Guest post by Brian Swann
The kind of poem that means the most to me begins in wonder. Something we might have seen a hundred times catches the attention and holds it: a tree, birds, horses in a field, or something we didn’t know we had remembered bubbles up. Then the poem spins out reverberative images with the appearance and feel of permanence; it embodies a sensation, making a moment valuable in a throw-away world.
A poem reflects light from the back of the eye so you can see in the dark, like a lion. But even when it is complete, a poem can never tell all there is to tell. And it is always hiding something, the way a dream does.
As Paul Ricoeur has noted, a poem becomes “the representation of presence.” The ancient world was filled with presence, as are traditional tribal cultures today. Poetry tries to call things back from the positivistic brink, away from what Rilke called “America,” where “empty, indifferent things pour over us.” Today, everywhere is America. A poem calls to the world’s beautiful strangeness, the uniqueness of everything and the way things are related and linked in a world at once us, and not us. The poetry I respond to is atavistic. Poetry fights a losing battle, but one well worth fighting.
As I reach across I’m
taller than the backs
I stroke before they’ll move
away for as good a reason
as they stayed, down
the steep hill that’s
their meadow of thin grass,
more thyme and rock
than grass, brambles and
this stone wall I’m standing on
that for a while keeps us
all together, I and these horses
so large they’ll leave behind
their silhouettes as mountains,
where now as I stroke their
huge heads and necks like pillars,
gentle muzzles and soft mouths,
they stand so still under the great maple
that I can hear them breathe
and I talk to them as if they
could understand more than
I can, as if they don’t know
that what I’m saying to them
has no other purpose than
to keep them with me and
me with them here until
I have to turn carefully
around on these loose stones,
step down and find my way
back through the darkening woods.
A Typology of Birds
Typology relates to the future, and is consequently
related primarily to faith and hope, and vision.

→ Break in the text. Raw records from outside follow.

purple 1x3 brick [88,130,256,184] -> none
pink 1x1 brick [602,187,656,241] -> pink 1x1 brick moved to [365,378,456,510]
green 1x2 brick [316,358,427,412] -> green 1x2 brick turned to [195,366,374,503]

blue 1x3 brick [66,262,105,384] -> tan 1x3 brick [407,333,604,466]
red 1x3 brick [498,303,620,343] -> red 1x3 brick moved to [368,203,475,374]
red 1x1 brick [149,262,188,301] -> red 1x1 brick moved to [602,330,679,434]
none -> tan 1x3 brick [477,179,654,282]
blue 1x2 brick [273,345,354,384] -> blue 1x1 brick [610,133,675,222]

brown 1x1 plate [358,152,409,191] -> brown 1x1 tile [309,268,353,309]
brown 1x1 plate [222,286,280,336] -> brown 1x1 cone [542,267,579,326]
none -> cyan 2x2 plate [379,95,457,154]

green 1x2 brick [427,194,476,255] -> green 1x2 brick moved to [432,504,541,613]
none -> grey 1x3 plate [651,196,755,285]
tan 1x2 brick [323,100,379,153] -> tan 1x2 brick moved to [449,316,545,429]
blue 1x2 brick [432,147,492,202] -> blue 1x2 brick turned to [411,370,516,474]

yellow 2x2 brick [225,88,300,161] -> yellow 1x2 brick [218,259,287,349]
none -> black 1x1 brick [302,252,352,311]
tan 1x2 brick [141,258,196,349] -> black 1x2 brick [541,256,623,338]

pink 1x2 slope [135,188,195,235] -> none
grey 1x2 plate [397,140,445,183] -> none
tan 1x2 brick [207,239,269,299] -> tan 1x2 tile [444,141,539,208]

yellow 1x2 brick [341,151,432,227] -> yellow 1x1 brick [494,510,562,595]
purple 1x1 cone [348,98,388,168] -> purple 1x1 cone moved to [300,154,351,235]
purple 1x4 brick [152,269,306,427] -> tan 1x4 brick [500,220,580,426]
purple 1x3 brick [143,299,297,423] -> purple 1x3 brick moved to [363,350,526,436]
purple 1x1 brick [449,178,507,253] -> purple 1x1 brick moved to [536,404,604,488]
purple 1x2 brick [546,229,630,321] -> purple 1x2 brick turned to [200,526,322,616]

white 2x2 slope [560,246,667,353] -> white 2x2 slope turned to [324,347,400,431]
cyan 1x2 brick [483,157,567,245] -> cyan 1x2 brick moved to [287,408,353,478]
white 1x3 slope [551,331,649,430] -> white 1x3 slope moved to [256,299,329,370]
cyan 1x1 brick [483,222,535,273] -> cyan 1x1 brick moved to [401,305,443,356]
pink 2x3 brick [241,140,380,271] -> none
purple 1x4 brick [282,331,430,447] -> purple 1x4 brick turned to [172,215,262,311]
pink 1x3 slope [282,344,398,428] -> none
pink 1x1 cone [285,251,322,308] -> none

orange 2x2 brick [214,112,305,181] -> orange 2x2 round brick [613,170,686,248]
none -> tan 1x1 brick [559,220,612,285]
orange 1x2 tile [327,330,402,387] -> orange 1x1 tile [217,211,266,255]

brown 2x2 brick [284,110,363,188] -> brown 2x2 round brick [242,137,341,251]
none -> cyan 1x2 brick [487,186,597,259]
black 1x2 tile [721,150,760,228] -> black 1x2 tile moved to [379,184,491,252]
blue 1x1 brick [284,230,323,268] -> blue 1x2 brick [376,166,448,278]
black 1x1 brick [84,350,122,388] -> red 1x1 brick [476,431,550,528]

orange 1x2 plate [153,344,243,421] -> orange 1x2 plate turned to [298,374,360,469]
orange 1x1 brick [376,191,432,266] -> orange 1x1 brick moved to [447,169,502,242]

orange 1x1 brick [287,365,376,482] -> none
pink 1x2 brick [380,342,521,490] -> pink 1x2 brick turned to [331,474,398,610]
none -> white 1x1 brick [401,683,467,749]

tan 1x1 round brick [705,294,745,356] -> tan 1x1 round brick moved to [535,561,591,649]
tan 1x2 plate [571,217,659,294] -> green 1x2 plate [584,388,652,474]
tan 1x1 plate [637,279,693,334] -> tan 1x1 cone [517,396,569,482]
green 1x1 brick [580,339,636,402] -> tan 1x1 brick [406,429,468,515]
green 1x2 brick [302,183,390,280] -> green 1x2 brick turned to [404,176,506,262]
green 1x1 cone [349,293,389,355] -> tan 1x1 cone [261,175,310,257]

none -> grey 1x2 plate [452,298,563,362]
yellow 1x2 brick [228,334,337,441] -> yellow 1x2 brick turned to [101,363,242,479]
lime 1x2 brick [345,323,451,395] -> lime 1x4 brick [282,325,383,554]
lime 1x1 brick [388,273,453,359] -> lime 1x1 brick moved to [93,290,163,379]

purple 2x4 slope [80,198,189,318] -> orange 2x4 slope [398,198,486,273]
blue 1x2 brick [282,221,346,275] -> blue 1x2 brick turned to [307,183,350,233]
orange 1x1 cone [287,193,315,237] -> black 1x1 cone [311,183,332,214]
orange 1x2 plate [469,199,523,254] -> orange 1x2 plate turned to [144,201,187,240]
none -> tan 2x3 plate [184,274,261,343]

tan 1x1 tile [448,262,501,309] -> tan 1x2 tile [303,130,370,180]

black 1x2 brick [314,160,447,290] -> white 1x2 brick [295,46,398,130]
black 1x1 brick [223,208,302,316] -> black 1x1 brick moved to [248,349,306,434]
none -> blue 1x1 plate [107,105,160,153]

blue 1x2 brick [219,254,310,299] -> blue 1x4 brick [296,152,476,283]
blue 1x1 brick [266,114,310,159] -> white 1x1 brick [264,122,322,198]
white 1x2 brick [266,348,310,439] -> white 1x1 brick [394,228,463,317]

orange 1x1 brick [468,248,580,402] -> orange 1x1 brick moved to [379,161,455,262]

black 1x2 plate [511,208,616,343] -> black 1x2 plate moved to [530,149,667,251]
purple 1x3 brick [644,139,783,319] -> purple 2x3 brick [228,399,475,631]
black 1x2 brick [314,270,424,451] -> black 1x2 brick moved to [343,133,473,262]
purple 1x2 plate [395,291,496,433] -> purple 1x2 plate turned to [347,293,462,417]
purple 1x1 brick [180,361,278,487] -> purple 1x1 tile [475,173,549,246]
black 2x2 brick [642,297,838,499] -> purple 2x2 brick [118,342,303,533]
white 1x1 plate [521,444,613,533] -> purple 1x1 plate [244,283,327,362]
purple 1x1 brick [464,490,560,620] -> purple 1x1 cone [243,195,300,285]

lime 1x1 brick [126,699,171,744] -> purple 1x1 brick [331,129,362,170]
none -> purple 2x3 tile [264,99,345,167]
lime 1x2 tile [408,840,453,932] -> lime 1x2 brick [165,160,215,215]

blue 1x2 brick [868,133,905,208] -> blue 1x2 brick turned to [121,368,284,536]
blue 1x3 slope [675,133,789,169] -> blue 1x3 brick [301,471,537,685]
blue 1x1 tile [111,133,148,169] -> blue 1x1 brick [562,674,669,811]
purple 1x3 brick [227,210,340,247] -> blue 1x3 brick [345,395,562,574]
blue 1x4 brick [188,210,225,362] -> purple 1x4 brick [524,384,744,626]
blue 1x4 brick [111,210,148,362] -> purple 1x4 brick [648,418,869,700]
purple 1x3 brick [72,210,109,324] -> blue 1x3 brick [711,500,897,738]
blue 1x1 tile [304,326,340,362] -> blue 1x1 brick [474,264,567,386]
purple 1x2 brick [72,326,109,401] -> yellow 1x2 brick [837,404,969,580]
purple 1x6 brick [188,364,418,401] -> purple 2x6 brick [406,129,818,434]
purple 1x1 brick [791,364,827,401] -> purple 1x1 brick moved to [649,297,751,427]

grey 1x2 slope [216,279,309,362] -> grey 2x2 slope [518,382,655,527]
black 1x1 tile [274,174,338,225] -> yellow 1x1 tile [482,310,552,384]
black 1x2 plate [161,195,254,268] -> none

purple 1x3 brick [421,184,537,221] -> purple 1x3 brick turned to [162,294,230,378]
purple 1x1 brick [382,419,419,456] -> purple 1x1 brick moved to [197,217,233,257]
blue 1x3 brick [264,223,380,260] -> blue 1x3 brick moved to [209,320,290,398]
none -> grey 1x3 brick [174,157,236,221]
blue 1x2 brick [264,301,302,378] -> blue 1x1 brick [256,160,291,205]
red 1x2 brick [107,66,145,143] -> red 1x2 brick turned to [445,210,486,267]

—Northrop Frye, The Great Code
I have been here some time where
single things pull curtains around them
and the loneliest fall into their own breath.
But in spring I watched water
turn gravity on its head, and saw birds
quiver like tuning forks. Now
summer’s going, when a crack appears
in the sky they’ll fly into it. Circling
stars, they’ll spin out to each other
through nights that give way to them,
following lines to the horizon and then
over into a nothing like a prayer
they know the answer to, and out beyond,
whirling away, and I’ll know they’re
up there, among leave-takings and remainders,
their solemn eyes a kind of light even
at noon, and the same bells I heard by day
going on and on, lighter than shapes,
more persistent than appetite, as if one could
break through to that side and reassure
Making It Out
All over these mountains are huge stone walls, piled up by men
With oxen, tackle, crowbars, and brute will. Trees grow right
Through them, and they still stand. When you hike these woods
They come in at all angles, out of nowhere, cross and re-cross,
Holding whole hillsides up, tracing some invisible plan,
Giving you something to go by. But try following and likely
As not you’ll stop and look around and say Where am I?
Or realize you could be back where you started and so
You have to pull yourself together again and set off, faster,
In a different direction but where the walls still look the same,
Hoping to make it out before it gets too dark to see.
Trees, it is your own strangeness . . .
—Ted Hughes, “Trees”
One of the twin maples that rooted over a century ago in our stone wall,
“line tree,” the locals call them, is down. It was always there for me,
cows and horses, birds too, but in its fall took with it part of the wall
and the top strand of barbed wire. The horses are nowhere to be seen
and the cows don’t seem to notice. There are other shade trees, even
the remaining twin, and, if they wanted they could make like Bailey,
the adventurous heifer who followed the deer over the wall and into
our woods. But no. As dusk falls to the music of metal ear-tags, they follow
their leader at a fair clip back down to the barn. That tree had been leaning
too far out for years, its main branch twice as thick as a man’s waist,
the inside rotted out to duff for my garden, just waiting for a storm
big enough to shake the roots in the shallow soil. And now I’m looking
at it from different angles from either side of the wall, even walking on it,
trying to put things in perspective, take it all in. Parts are still green, and
at the top gooseberry bushes are growing in a crotch. Parts are dust, parts
the planks of a sailing ship with scars like the suckers of a giant squid.
There’s so much going on, it’s bigger than just “tree,” or me, and yet it’s
not quite “here” nor “there,” it’s somehow absent or elsewhere. How to get it
straight? How to ask the right questions so it doesn’t all come out as if it has
no mind to call its own, as if there are no other minds, as if it’s all my fault?
Brian Swann is the author of several collections of poems, most recently In Late Light, published by Johns Hopkins. He is the author of Autumn Road, winner of The Ohio State University Press/ The Journal Award, and Snow House, winner of the Lena-Miles Wever Todd Prize.